Madoff, the Sequel: Petters Convicted for Huge Ponzi Scheme

By Tanya Roth, Esq. on December 21, 2009 | Last updated on March 21, 2019

The DOJ shook off a major loss in November’s Bear-Stearns financial fraud verdict with a big win in a Minnesota courtroom earlier this month. Businessman Thomas Petters was found guilty of perpetrating a $3.65 billion dollar fraud and may be looking at a life behind bars. The jury found Petters guilty on all 20 counts of fraud, conspiracy and money laundering thanks in part to damning evidence delivered by several ex-colleagues.

Petters ran a classic Ponzi scheme which used money raised from hedge funds like Ritchie Capital Management, in for a $100 million loan to Petters and Lancelot Investment Management, who handed over $1.5 billion. Petters was supposed to use this money to purchase overstock or goods from collapsing retailers and resell it to companies like WalMart and CostCo. As we have come to expect, no resale actually took place and the money was funneled to previous investors and to Petters' predictably lavish lifestyle.

PROBLEM TO SOLVE.
Copy everything from "By Tanya Roth, Esq." down to "by several ex-colleagues." in the Petters fraud article, swapping "Minnesota" for "federal". Draw only on the Petters fraud article.

DATA RECORDS.
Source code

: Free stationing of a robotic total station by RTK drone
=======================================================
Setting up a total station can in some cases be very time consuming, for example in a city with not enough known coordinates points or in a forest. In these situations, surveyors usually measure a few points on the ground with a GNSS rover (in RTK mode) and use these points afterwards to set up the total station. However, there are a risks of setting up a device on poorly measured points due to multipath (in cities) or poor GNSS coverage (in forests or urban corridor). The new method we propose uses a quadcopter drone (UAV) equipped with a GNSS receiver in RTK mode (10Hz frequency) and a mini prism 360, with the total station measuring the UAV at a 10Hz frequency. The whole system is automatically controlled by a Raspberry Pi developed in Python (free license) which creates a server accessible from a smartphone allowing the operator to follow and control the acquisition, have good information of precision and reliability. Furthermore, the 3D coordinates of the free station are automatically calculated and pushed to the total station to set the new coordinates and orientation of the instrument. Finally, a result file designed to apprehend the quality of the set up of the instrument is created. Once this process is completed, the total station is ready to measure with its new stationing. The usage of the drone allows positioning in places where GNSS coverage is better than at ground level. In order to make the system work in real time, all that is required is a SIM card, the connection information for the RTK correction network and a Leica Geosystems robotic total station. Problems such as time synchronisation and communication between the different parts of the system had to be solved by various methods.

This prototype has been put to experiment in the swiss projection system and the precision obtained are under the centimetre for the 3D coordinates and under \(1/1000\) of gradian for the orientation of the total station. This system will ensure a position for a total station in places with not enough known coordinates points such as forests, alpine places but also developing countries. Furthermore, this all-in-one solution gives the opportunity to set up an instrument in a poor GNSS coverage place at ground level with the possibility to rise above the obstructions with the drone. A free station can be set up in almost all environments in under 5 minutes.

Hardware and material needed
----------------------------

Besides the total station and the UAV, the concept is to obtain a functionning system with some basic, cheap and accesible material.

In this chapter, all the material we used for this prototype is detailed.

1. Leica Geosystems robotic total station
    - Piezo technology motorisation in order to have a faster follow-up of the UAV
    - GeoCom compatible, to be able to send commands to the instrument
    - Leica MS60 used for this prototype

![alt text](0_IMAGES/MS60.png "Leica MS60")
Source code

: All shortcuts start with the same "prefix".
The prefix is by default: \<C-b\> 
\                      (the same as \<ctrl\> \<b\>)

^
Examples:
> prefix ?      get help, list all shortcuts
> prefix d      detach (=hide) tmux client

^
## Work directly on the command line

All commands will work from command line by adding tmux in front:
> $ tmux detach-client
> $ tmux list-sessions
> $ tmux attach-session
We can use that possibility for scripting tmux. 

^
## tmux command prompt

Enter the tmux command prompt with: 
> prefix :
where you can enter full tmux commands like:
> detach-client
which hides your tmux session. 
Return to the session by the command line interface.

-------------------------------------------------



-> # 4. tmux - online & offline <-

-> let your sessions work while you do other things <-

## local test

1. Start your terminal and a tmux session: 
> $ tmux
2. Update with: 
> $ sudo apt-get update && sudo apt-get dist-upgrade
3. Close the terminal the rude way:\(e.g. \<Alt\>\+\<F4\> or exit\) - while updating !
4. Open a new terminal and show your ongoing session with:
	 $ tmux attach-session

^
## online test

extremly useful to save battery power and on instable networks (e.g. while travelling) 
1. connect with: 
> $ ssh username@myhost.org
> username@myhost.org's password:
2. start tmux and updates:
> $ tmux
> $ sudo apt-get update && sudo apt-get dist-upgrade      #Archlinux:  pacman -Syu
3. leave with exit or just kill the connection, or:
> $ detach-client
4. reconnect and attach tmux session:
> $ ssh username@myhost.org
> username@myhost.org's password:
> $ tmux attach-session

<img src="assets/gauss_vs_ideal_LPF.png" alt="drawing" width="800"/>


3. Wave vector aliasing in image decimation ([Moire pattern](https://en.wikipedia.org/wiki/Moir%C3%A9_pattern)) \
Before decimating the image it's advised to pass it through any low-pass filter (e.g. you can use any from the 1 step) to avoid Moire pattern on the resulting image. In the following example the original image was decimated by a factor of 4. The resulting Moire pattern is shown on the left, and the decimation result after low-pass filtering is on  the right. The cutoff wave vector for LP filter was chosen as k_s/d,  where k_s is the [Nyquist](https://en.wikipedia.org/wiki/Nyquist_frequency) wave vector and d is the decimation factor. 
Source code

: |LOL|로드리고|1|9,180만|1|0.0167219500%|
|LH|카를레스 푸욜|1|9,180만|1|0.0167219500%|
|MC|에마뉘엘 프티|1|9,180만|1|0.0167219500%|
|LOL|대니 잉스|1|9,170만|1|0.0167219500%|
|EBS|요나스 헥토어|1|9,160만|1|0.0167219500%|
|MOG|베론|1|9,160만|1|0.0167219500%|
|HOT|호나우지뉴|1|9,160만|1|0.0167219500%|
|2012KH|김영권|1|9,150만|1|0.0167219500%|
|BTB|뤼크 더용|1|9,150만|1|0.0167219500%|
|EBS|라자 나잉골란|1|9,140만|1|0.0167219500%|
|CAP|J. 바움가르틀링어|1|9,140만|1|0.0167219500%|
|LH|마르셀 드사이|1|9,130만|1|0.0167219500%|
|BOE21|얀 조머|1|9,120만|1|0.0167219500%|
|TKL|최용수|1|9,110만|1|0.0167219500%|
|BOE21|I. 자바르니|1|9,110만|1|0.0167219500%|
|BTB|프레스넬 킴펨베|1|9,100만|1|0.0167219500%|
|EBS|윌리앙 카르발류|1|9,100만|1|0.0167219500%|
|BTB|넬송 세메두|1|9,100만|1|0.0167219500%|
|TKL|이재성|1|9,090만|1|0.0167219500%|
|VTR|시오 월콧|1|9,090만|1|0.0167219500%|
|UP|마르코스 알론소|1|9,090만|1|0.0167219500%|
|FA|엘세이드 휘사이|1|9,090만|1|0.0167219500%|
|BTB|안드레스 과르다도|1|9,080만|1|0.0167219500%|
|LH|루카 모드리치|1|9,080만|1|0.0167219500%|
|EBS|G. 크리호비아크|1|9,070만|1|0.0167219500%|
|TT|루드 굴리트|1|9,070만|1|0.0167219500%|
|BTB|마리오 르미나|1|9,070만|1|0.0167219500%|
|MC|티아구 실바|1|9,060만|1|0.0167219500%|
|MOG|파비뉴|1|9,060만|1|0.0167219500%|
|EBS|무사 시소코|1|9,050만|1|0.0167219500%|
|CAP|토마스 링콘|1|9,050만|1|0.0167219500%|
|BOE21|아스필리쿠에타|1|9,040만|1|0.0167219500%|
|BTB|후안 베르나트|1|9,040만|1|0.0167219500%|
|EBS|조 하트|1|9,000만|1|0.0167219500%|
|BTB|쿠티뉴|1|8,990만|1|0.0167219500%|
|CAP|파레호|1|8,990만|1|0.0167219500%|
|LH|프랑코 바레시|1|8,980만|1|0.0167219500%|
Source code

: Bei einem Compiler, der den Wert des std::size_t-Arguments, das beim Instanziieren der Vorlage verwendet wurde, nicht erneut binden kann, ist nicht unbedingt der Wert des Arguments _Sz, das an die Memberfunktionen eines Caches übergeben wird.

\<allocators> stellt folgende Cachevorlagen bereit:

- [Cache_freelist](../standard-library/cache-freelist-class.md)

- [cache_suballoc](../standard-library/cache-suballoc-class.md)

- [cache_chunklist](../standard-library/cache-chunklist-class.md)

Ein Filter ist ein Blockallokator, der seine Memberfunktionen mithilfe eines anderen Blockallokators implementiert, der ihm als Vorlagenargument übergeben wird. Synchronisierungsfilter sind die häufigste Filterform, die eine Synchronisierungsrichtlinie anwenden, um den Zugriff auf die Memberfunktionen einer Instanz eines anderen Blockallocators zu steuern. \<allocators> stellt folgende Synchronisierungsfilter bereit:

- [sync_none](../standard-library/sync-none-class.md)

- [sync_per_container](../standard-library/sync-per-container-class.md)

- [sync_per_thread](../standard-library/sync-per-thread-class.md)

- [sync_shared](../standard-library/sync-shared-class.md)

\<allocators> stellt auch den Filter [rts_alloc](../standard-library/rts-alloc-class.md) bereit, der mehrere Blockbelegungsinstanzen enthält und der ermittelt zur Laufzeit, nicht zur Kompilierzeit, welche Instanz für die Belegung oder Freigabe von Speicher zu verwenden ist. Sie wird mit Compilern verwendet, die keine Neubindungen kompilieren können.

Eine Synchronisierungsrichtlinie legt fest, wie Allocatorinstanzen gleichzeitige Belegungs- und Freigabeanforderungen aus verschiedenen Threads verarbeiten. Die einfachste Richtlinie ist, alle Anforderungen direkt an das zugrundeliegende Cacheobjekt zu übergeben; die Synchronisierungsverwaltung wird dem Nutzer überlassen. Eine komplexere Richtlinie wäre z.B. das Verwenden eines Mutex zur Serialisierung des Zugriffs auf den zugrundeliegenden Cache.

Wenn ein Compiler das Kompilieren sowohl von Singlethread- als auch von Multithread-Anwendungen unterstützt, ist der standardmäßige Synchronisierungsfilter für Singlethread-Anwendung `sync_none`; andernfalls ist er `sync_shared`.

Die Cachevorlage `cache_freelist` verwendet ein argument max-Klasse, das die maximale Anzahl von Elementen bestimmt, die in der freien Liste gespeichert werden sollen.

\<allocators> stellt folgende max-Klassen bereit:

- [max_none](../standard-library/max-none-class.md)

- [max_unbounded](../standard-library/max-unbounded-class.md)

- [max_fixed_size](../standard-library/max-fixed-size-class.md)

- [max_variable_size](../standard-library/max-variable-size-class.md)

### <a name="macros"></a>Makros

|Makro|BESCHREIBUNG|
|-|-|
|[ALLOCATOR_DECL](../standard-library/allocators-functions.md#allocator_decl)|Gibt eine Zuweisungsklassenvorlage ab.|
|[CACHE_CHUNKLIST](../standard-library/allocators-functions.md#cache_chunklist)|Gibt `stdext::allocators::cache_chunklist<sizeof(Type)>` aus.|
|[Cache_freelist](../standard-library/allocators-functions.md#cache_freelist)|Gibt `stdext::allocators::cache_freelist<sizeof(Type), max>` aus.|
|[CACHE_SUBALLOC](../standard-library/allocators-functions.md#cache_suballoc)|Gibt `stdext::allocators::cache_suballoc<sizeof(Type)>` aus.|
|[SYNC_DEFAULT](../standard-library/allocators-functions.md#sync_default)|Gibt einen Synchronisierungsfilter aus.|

TASK RESPONSE.
By Tanya Roth, Esq. on December 21, 2009 | Last updated on March 21, 2019

The DOJ shook off a major loss in November’s Bear-Stearns financial fraud verdict with a big win in a federal courtroom earlier this month. Businessman Thomas Petters was found guilty of perpetrating a $3.65 billion dollar fraud and may be looking at a life behind bars. The jury found Petters guilty on all 20 counts of fraud, conspiracy and money laundering thanks in part to damning evidence delivered by several ex-colleagues.